Nice report, I can't wait to get out and wade for some shallow reds.


----------



## hjorgan (Sep 30, 2007)

Suh-weet!!!


----------



## Last Chance (Sep 27, 2007)

Congrats on the inshore slam,sounds like you had a great day.


----------



## eric m (Oct 4, 2007)

thanks for the replys . It's took me 10 months to finally do it.


----------



## Halfmoon (Oct 3, 2007)

Nice!! Breakfast,Lunch and dinner!!


----------



## fishn4real (Sep 28, 2007)

Way to go Eric. Good fishing, and a Slam to boot. That's not fishing, that's catching.


----------



## JOHNJOHN205 (Oct 2, 2007)

congrats on your first slam


----------



## surfstryker (Sep 28, 2007)

Way to slam em. Nice fish.


----------



## frenchdaddy (Oct 4, 2007)

Great day. Many more slams will be coming soon, I'm sure.


----------



## chickenhawk (Oct 2, 2007)

:hungry great job


----------



## inshorecatch (Oct 1, 2007)

nice catch:letsdrink


----------



## SheYakFishr (Oct 1, 2007)

Congrats on your GRAND SLAM!!! I've caught one... but the only problem was... after I boated the red... the flounder and spec made it within a foot of me grabbing them.. and then jumped off... That was the closest I have ever made it to a grand slam. Maybe this fall/winter. Here's hoping!:mmmbeer :toast


----------



## whipper snapper (Sep 30, 2007)

slamtastic:clap


----------



## Drag Fever (Oct 3, 2007)

:bowdown:bowdown:bowdown


----------



## Death From Above (Sep 28, 2007)

Nice catch and report!

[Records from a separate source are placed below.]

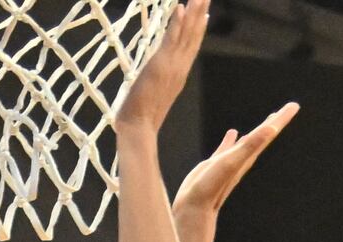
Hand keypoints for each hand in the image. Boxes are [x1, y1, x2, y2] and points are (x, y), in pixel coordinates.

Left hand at [114, 0, 207, 134]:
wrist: (137, 128)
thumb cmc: (140, 117)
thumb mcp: (153, 94)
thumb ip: (158, 83)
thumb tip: (156, 78)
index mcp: (178, 75)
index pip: (191, 47)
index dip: (198, 30)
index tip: (205, 14)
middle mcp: (179, 68)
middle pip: (193, 37)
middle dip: (200, 15)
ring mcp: (172, 66)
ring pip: (186, 35)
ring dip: (193, 14)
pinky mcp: (160, 65)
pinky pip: (171, 39)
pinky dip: (176, 23)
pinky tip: (181, 8)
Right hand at [170, 102, 296, 224]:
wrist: (194, 211)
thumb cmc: (211, 188)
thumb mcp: (232, 162)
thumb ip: (251, 145)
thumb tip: (272, 129)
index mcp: (249, 154)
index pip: (269, 132)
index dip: (281, 118)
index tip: (295, 106)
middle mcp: (243, 158)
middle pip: (264, 135)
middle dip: (276, 122)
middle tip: (289, 108)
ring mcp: (229, 162)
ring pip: (248, 142)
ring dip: (258, 130)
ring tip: (269, 119)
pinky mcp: (215, 166)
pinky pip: (227, 148)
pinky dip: (231, 140)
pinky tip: (233, 133)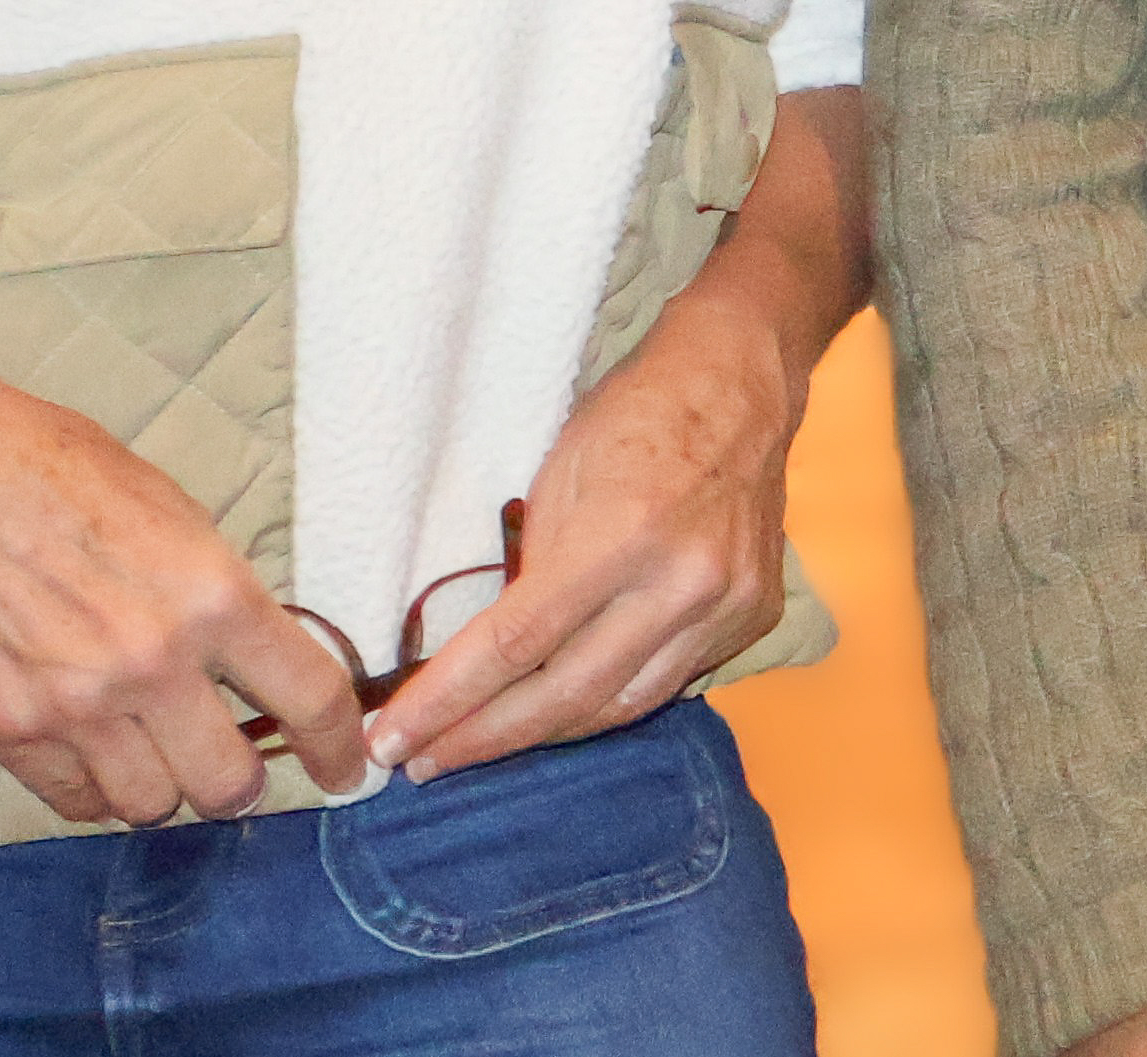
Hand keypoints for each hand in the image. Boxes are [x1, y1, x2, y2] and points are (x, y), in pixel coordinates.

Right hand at [0, 312, 362, 825]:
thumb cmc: (59, 472)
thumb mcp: (176, 513)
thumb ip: (222, 597)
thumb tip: (267, 666)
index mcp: (211, 594)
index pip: (307, 699)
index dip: (336, 747)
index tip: (345, 768)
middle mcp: (147, 662)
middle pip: (229, 783)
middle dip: (241, 779)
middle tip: (233, 759)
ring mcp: (71, 704)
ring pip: (152, 806)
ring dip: (165, 786)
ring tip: (154, 746)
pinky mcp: (3, 727)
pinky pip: (74, 802)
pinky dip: (95, 790)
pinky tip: (95, 750)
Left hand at [369, 279, 806, 779]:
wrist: (743, 382)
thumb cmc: (635, 413)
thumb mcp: (557, 475)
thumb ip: (531, 569)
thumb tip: (483, 657)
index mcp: (623, 533)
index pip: (516, 644)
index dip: (447, 701)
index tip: (391, 741)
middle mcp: (682, 582)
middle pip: (567, 695)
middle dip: (485, 739)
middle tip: (424, 765)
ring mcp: (728, 606)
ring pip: (624, 707)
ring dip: (547, 733)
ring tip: (486, 744)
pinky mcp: (754, 615)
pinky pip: (671, 682)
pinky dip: (613, 699)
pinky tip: (569, 703)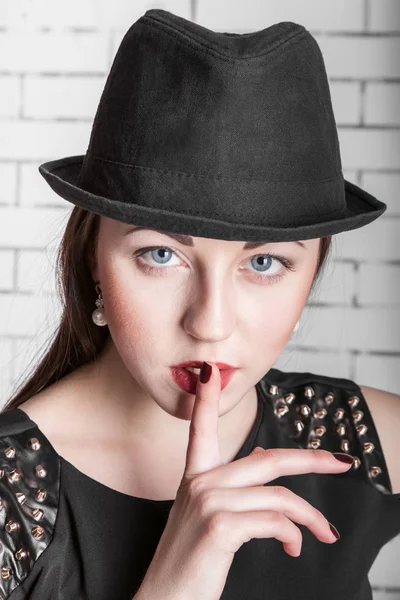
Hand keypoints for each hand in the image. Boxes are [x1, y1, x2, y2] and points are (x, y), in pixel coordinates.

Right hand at [135, 362, 352, 599]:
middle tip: (341, 462)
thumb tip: (273, 474)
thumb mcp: (207, 517)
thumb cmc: (189, 562)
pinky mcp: (220, 526)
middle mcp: (201, 482)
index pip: (201, 428)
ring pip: (280, 496)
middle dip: (312, 459)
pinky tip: (292, 548)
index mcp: (195, 476)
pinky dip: (293, 534)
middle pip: (269, 459)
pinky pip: (275, 521)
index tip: (211, 370)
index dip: (206, 397)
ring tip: (324, 533)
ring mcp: (209, 501)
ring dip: (310, 517)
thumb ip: (236, 490)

Add a ladyfish, bluefish, and lizard fish and you'd have a Pensacola Grand Slam.


----------



## curtpcol (Sep 29, 2007)

Nice Catch


----------



## 82whaler (Sep 28, 2007)

Congratulations on the slam...:bowdown


----------



## Doogiesar (Oct 4, 2007)

Nice job on the slam :bowdown:bowdown:bowdown


----------



## Tricktoo (Oct 3, 2007)

Great Job Eric :clap

Tim


----------



## BLKFLYZ (Sep 30, 2007)

Sweet!! Good job!


----------



## seapro (Oct 3, 2007)

Nice catch : clap


----------



## parrothead (Oct 1, 2007)

Nice catch !!!!!!!!!


----------



## wirenut (Sep 30, 2007)

Nice:clap


----------



## Whisky (Oct 6, 2007)

Sweeeeeeeeet......:clap


----------